Pasadas las diez de la noche Danilo se paraba, levantaba la copa y decía:
“!Saludddddddd güevas! Nos vamos ya a darle serenata a Mariela”.
Los fines de semana eran de bohemia. Nos reuníamos, generalmente, con Álvaro, Danilo, Tony, José y desocupábamos varias botellas de aguardiente o de cerveza. De igual manera, más o menos una vez al mes, variábamos la actividad: íbamos a discotecas, organizábamos fiestas en alguna casa, nos montábamos en los carros de quienes los tuvieran y cogíamos para La Calera o armábamos tremendos asados que terminaban en baile.
Lo de la serenata era también una situación bastante frecuente. De todos el único que toca guitarra soy yo; por eso, en fechas como el Día de la madre, en los cumpleaños de esposas, novias o amigas muy especiales, o sin motivo aparente, cualquiera de mis amigos se quedaba mirándome, luego se paraba y, enseguida, proponía continuar el desorden, cantando al frente de la casa de la mujer adorada.
Escoger la música resultaba fácil. Sólo cambiaba la primera canción, dependiendo el motivo del homenaje: conmemoración del nacimiento, reconciliación, conquista e, inclusive, dolor causado por el cruel despecho. Todos conocían mi repertorio y, afortunadamente, siempre encontraba temas para la ocasión.
“- Fresco Danilo. Si necesitamos el canto de un gallo , ahí sí dejamos que usted se luzca”.
Los cinco alegres compadres nos fuimos rumbo a la casa de Mariela. Compramos media botella de aguardiente. Había que aclarar la voz. Mientras caminábamos ensayamos otra vez las seis canciones.
La novia de Danilo vivía en un edificio, acompañada de tres de sus hermanas, y el apartamento quedaba en el quinto piso con vista a la calle.
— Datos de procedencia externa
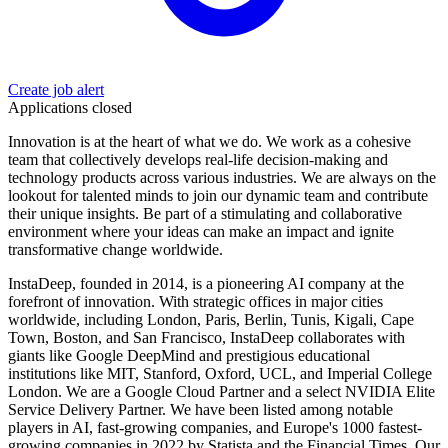
Create job alert
Applications closed
Innovation is at the heart of what we do. We work as a cohesive
team that collectively develops real-life decision-making and
technology products across various industries. We are always on the
lookout for talented minds to join our dynamic team and contribute
their unique insights. Be part of a stimulating and collaborative
environment where your ideas can make an impact and ignite
transformative change worldwide.
InstaDeep, founded in 2014, is a pioneering AI company at the
forefront of innovation. With strategic offices in major cities
worldwide, including London, Paris, Berlin, Tunis, Kigali, Cape
Town, Boston, and San Francisco, InstaDeep collaborates with
giants like Google DeepMind and prestigious educational
institutions like MIT, Stanford, Oxford, UCL, and Imperial College
London. We are a Google Cloud Partner and a select NVIDIA Elite
Service Delivery Partner. We have been listed among notable
players in AI, fast-growing companies, and Europe's 1000 fastest-
growing companies in 2022 by Statista and the Financial Times. Our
Nos acomodamos en el orden establecido. Tomamos lo que faltaba de la botella. Respiramos profundo y empezamos a cantar:
“Que se quede el infinito sin estrellas, o que pierda el ancho mar su inmensidad…”
Terminamos “Piel Canela” y ninguna luz se prendió. Seguimos con el segundo tema y José gritó:
“Estando contigo me olvido, de todo y de mí. Parece que todo lo tengo teniéndote a ti…”
De repente empezamos a escuchar aplausos que provenían de la otra cuadra. En la esquina un grupo de mujeres (que salieron de una casa de bombillo rojo) vestidas con prendas coloridas y ligeras- a pesar del frío bogotano- nos decían emocionadas y de manera provocativa:
-“Tan lindosssssssssss, papacitos”. “Ay vengan y cantan y no les cobramos".
Tony, muerto de la risa, se tapó la boca, mientras miraba de reojo a las mujeres que nos llamaban. El apartamento de Mariela permanecía a oscuras, no había señales de vida. Entonces, en la última estrofa de la canción, Danilo cogió una piedra pequeña y la estrelló contra la ventana.
Continuamos la serenata, pese a que las penumbras se mantenían en el apartamento de Mariela. Y en la esquina, el grupo de mujeres insistía en aplaudirnos e invitarnos a seguir la fiesta, prometiéndonos encender todas las luces de la pasión.
“Como un rayito de Luna, entre la selva dormida, así la luz de tus ojos, ha iluminado mi pobre vida…”
Desesperado, esta vez fue José el que arrojó otra piedra con más fuerza. A los pocos segundo una silueta de cabellos largos emergió de las tinieblas, abrió la ventana y gritó:
- “Ya baja Mariela. El bombillo de la sala se fundió. Por favor no acaben con el apartamento que ya desportillaron un vidrio”.